━━ INFORMATION SUPPLIED ━━

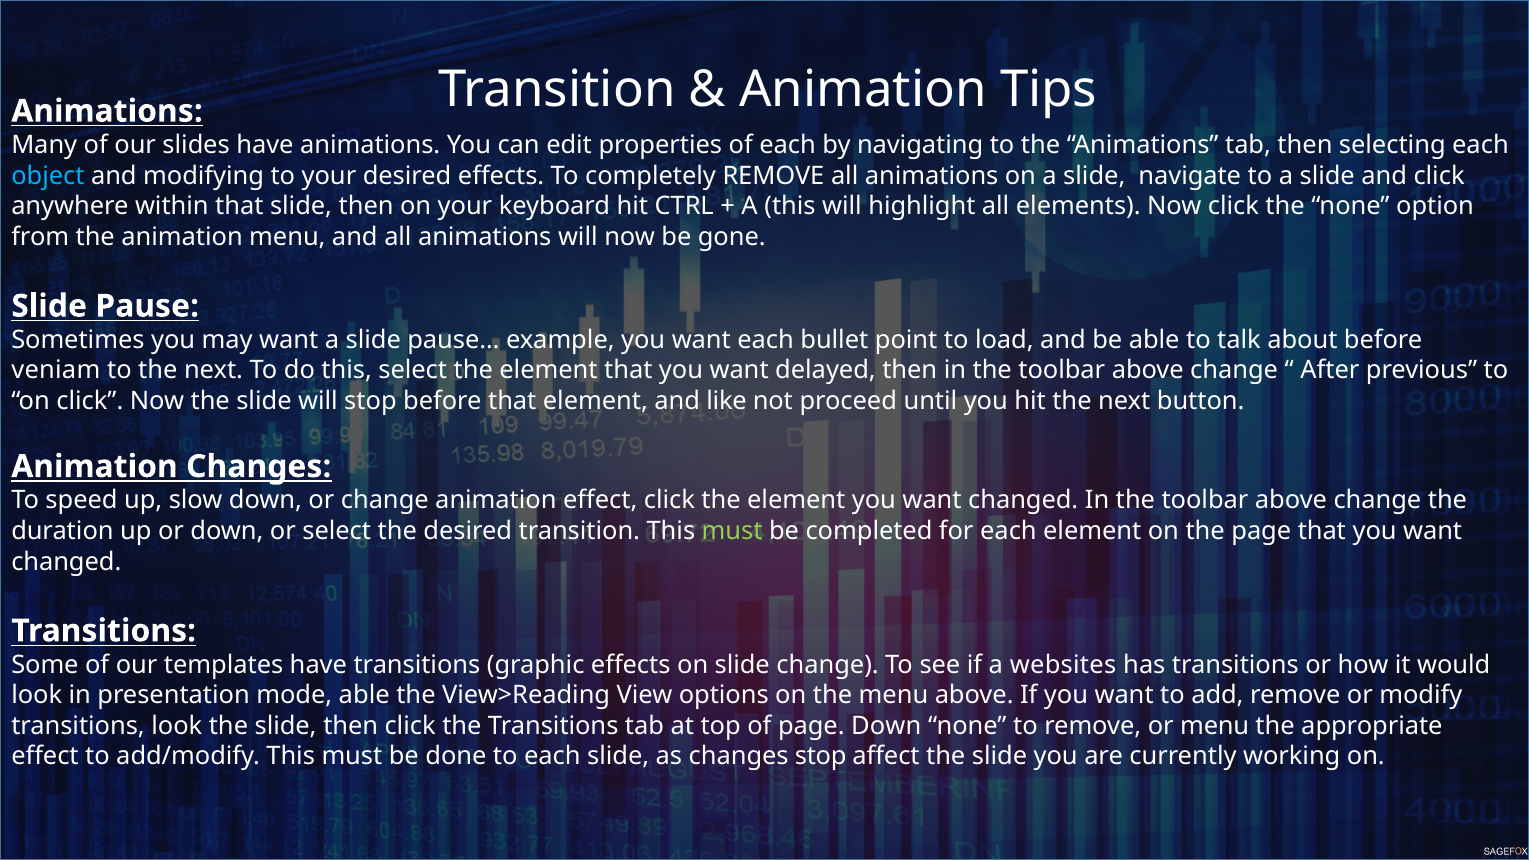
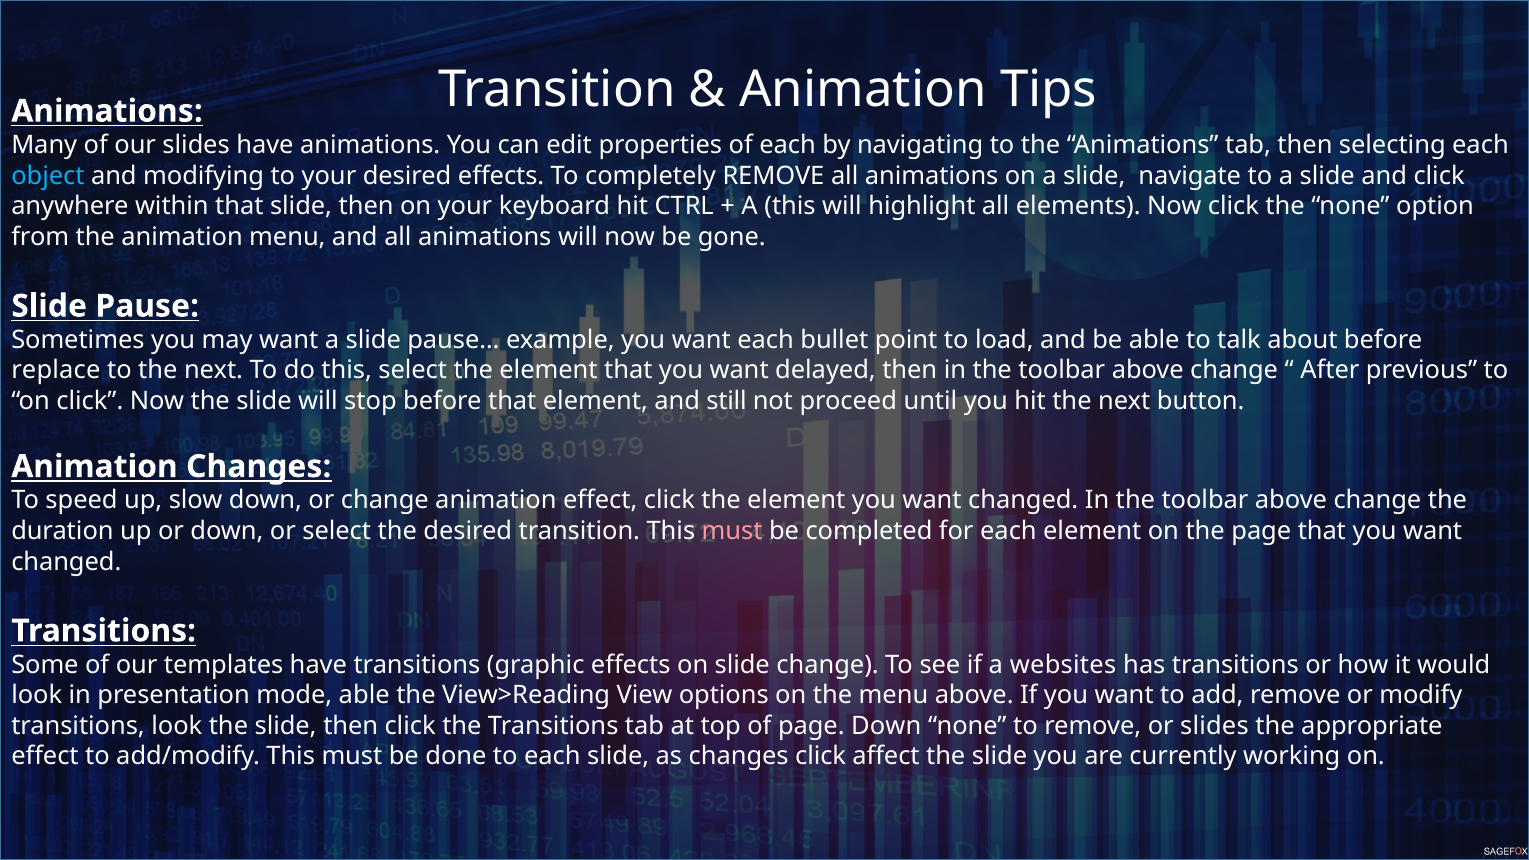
veniam: veniam -> replace
like: like -> still
must at (732, 531) colour: light green -> pink
or menu: menu -> slides
changes stop: stop -> click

━━━

__TASK BRIEF__. Copy every line listed under the entries above verbatim, omitting the pictures.

__THE OUTPUT__.
veniam: veniam -> replace
like: like -> still
must at (732, 531) colour: light green -> pink
or menu: menu -> slides
changes stop: stop -> click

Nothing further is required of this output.